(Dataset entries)
_ _ _

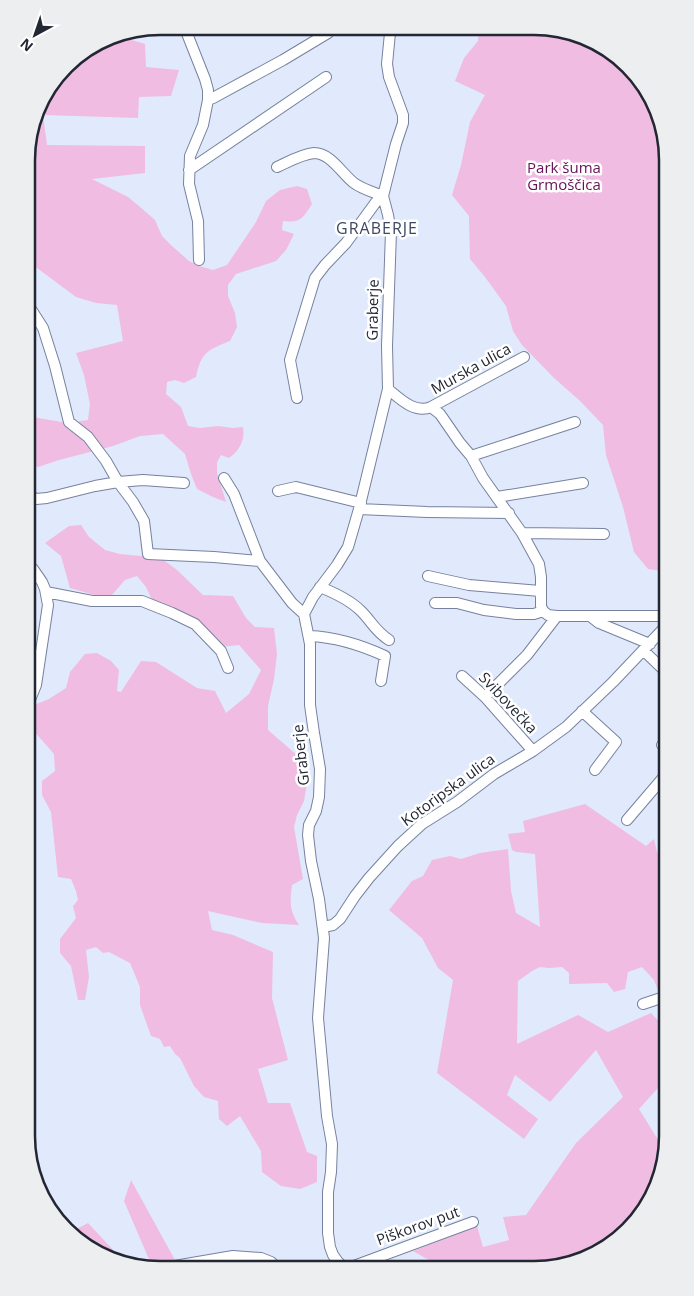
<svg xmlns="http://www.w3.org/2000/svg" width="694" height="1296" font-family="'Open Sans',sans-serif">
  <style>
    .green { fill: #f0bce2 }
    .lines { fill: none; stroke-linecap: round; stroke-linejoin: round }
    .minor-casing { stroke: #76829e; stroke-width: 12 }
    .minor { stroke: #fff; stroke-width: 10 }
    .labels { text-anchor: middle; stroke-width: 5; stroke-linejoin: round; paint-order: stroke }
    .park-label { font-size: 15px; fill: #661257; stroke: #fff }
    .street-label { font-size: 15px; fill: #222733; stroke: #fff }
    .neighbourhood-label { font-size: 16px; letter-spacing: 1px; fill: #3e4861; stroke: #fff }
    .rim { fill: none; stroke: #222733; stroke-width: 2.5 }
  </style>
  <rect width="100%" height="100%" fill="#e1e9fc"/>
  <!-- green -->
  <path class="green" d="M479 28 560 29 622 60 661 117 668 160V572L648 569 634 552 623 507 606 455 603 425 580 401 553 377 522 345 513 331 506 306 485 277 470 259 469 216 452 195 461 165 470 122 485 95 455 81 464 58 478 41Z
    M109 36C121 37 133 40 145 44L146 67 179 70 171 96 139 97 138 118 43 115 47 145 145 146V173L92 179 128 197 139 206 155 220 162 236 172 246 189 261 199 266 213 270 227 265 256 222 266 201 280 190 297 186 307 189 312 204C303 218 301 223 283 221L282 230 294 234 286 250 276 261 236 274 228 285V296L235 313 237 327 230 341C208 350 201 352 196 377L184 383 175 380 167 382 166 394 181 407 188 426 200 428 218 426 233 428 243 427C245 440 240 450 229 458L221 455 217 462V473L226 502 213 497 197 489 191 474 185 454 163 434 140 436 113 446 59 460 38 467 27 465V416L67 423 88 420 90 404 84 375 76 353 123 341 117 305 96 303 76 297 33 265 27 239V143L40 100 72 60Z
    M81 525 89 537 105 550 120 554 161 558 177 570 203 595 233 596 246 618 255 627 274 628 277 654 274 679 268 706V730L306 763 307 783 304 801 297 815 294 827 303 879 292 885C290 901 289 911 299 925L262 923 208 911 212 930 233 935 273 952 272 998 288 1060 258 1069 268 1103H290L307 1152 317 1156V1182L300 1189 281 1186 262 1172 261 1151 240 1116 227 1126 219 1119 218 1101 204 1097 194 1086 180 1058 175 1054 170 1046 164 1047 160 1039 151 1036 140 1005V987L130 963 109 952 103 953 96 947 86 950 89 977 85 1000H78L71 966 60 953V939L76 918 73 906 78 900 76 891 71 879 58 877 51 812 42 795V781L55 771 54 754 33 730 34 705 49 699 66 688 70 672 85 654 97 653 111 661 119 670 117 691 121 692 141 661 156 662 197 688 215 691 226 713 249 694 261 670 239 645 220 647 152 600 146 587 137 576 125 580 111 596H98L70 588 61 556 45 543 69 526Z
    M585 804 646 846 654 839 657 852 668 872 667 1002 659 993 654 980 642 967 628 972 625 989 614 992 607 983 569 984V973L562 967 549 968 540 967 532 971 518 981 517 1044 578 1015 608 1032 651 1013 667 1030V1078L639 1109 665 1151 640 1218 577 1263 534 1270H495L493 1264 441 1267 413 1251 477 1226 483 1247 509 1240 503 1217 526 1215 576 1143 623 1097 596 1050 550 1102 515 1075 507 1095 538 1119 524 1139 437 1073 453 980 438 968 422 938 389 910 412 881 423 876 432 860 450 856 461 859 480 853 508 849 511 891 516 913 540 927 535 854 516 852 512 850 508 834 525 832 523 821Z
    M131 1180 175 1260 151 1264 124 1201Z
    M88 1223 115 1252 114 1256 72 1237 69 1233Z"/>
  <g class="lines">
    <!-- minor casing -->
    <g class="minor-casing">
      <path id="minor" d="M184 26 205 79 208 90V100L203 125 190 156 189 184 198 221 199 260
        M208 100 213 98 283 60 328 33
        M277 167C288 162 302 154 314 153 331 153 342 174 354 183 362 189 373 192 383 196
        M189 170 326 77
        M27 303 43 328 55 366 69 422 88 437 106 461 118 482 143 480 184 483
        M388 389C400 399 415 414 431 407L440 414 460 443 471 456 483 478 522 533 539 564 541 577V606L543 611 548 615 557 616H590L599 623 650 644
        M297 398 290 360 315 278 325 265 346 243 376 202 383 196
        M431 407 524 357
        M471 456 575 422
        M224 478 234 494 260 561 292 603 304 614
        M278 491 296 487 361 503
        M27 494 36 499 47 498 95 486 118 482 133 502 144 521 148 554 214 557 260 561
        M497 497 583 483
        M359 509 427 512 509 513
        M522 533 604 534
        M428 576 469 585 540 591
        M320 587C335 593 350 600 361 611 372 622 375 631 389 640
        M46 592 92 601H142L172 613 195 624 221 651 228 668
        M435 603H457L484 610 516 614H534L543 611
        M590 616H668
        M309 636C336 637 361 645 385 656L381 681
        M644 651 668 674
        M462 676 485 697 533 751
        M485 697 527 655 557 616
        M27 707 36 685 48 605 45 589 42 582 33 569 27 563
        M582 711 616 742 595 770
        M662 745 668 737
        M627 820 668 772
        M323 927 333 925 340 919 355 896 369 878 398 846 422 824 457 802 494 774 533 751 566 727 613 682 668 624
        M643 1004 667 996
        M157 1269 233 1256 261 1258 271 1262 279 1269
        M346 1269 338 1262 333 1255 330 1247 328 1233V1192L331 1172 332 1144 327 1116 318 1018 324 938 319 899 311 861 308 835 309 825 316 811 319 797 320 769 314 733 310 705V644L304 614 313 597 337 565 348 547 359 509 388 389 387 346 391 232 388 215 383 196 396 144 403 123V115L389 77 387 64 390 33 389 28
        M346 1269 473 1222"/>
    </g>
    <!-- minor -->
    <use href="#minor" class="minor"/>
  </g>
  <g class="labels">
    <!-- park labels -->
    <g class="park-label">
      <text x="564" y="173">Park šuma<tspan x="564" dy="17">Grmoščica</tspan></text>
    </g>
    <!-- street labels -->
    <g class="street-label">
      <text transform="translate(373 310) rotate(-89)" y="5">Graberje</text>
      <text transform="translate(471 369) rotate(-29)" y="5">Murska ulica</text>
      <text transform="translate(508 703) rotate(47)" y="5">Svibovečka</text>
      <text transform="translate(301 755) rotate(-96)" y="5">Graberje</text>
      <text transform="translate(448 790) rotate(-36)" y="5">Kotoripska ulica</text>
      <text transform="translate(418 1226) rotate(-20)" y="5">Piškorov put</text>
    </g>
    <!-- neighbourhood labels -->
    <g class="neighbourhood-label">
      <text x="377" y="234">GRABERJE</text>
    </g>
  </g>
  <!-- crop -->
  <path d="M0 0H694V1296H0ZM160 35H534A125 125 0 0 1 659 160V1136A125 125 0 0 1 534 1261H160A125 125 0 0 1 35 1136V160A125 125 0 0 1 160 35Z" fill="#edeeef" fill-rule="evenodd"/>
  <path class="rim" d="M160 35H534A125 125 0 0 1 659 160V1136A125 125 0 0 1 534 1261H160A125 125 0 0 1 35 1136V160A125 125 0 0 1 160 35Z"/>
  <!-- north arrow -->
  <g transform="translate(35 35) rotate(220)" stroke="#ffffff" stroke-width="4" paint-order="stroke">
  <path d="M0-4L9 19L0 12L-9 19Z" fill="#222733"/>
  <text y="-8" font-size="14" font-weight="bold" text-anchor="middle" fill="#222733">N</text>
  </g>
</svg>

_ _ _

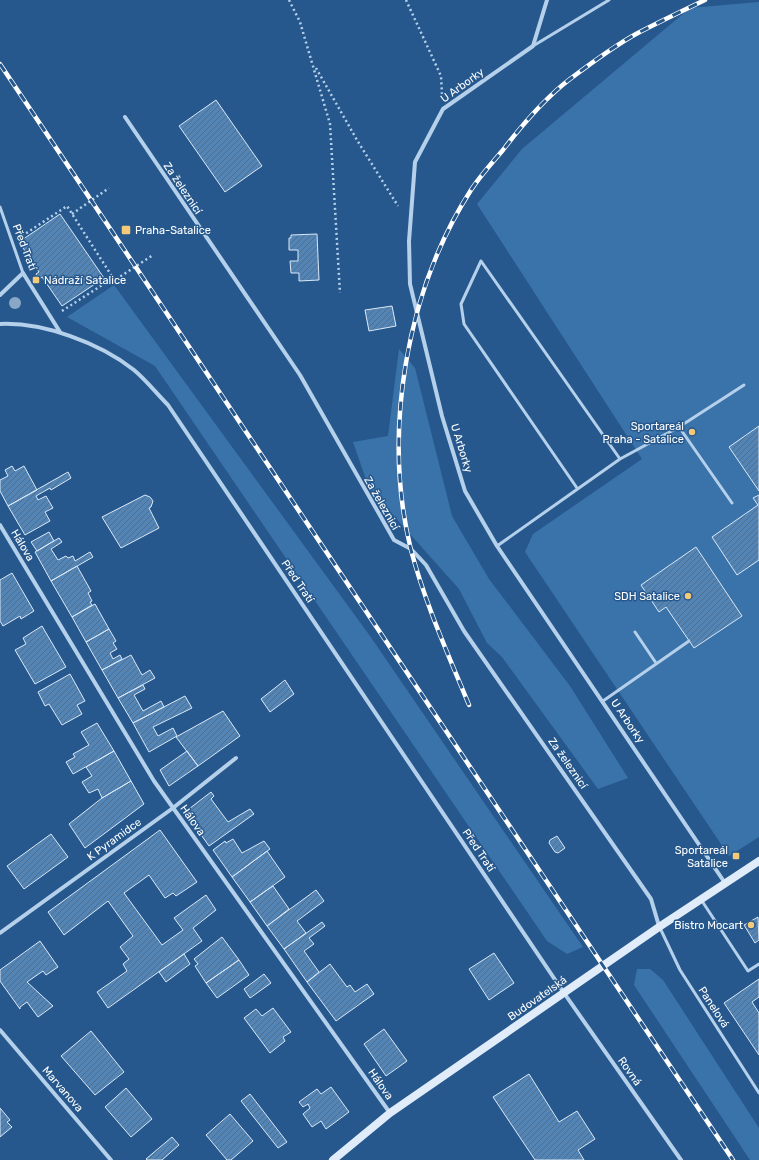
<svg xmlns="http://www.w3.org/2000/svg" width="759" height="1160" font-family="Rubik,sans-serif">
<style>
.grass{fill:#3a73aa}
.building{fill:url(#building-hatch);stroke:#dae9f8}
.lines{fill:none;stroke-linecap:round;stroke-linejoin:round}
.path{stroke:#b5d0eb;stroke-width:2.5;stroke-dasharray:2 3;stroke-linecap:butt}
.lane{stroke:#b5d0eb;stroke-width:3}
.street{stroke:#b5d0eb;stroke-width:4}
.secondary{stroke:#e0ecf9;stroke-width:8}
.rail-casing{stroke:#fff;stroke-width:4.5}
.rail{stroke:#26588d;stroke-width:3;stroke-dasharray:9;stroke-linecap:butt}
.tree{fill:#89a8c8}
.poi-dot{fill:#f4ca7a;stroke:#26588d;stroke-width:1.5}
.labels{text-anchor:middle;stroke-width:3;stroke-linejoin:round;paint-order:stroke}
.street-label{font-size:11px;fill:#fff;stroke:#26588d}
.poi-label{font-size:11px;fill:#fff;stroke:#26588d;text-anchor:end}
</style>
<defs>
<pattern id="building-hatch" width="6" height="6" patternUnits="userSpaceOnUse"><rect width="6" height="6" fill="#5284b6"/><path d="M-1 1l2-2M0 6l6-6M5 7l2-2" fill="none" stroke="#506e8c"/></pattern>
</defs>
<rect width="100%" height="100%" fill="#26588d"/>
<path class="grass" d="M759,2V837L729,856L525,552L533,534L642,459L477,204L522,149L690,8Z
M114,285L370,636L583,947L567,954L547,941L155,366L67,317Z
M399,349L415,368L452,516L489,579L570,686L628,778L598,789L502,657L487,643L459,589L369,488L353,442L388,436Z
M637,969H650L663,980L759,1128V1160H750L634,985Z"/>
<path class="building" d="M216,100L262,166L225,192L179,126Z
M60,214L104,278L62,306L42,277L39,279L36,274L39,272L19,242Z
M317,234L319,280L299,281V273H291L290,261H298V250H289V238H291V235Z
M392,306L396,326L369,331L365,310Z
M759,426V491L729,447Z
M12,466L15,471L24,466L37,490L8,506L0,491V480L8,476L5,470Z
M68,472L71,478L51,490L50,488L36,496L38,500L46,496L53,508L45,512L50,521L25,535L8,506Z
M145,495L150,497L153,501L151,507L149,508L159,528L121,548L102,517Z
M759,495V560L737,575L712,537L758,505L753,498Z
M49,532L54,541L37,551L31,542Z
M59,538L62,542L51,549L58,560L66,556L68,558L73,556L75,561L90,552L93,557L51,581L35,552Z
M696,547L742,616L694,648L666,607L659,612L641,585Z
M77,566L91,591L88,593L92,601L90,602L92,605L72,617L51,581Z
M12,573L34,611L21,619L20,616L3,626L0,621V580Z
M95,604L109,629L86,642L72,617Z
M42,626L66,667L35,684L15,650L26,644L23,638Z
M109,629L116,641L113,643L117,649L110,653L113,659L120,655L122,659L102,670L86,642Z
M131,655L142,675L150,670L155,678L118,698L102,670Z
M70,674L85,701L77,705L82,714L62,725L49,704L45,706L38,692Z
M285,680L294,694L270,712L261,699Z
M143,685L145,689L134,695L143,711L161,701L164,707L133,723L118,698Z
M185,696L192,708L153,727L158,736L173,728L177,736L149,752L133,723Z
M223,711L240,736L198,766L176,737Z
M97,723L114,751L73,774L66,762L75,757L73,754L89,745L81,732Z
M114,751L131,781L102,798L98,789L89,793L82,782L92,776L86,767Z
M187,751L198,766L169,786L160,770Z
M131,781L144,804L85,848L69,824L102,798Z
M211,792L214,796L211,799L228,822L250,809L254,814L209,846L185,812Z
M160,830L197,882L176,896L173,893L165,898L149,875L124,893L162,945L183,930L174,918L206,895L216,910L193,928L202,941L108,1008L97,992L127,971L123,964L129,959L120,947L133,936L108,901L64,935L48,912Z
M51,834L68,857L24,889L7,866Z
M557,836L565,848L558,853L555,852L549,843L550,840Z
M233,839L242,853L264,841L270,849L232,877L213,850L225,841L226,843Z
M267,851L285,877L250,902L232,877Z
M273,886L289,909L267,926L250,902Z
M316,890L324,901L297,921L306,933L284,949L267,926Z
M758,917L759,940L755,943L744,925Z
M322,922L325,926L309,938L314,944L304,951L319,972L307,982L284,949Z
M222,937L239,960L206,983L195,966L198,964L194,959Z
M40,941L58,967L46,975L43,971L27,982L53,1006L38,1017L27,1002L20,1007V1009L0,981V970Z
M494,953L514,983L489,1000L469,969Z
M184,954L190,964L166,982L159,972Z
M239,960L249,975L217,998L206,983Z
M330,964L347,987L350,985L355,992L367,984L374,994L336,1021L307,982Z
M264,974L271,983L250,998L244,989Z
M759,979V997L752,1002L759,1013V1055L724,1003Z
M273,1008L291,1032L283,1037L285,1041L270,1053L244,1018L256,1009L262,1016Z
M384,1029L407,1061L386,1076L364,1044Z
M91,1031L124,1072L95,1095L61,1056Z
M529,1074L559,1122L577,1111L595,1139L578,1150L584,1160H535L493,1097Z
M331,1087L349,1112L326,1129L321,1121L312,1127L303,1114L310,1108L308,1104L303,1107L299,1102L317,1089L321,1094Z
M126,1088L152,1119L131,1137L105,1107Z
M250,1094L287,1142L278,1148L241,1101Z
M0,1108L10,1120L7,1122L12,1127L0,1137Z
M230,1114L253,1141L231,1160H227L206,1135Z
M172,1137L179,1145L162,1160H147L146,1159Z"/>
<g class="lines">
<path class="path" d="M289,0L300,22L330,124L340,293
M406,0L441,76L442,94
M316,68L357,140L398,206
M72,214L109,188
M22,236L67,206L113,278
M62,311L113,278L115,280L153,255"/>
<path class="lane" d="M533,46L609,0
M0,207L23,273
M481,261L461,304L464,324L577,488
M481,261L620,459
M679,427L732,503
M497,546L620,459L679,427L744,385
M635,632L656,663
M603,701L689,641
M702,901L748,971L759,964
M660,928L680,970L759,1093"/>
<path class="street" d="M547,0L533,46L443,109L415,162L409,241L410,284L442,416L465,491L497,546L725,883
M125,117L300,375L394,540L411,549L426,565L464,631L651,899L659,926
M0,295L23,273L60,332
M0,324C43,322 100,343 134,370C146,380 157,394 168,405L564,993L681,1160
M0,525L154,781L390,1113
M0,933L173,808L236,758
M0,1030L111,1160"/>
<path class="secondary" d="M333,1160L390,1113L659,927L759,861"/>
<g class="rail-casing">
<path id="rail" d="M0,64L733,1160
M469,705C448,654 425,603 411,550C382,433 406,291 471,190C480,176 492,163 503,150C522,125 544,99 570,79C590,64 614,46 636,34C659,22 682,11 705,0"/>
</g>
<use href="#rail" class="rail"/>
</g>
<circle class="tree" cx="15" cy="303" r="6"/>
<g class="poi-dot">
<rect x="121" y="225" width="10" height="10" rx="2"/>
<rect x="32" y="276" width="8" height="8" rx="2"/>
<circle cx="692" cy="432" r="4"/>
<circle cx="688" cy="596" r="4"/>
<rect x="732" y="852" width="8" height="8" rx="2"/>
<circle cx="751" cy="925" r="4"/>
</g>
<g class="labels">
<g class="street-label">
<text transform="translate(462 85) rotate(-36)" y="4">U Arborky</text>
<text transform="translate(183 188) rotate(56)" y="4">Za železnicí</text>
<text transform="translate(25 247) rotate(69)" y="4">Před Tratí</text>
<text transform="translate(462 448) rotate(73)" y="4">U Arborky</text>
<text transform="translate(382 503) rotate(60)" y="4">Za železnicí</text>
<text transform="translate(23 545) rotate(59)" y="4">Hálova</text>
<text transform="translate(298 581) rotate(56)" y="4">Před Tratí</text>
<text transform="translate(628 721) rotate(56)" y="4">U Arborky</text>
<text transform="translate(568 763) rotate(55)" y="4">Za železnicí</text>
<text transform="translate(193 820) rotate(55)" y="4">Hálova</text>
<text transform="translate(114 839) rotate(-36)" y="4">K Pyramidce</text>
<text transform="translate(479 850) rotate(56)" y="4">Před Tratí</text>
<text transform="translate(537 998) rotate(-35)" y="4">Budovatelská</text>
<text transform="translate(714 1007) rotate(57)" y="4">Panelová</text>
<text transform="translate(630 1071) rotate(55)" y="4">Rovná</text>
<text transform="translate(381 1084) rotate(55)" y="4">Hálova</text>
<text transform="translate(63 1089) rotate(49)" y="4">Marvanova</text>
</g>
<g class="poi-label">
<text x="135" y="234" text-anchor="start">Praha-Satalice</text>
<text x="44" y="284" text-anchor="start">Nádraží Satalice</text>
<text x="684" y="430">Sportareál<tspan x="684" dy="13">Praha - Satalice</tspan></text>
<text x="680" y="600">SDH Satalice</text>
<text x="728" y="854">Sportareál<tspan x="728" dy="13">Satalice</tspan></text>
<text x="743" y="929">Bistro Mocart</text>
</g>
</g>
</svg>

_ _ _

About this exercise: Go through the data and copy every line that includes "lines".

Result:
    .lines { fill: none; stroke-linecap: round; stroke-linejoin: round }
  <g class="lines">
.lines{fill:none;stroke-linecap:round;stroke-linejoin:round}
<g class="lines">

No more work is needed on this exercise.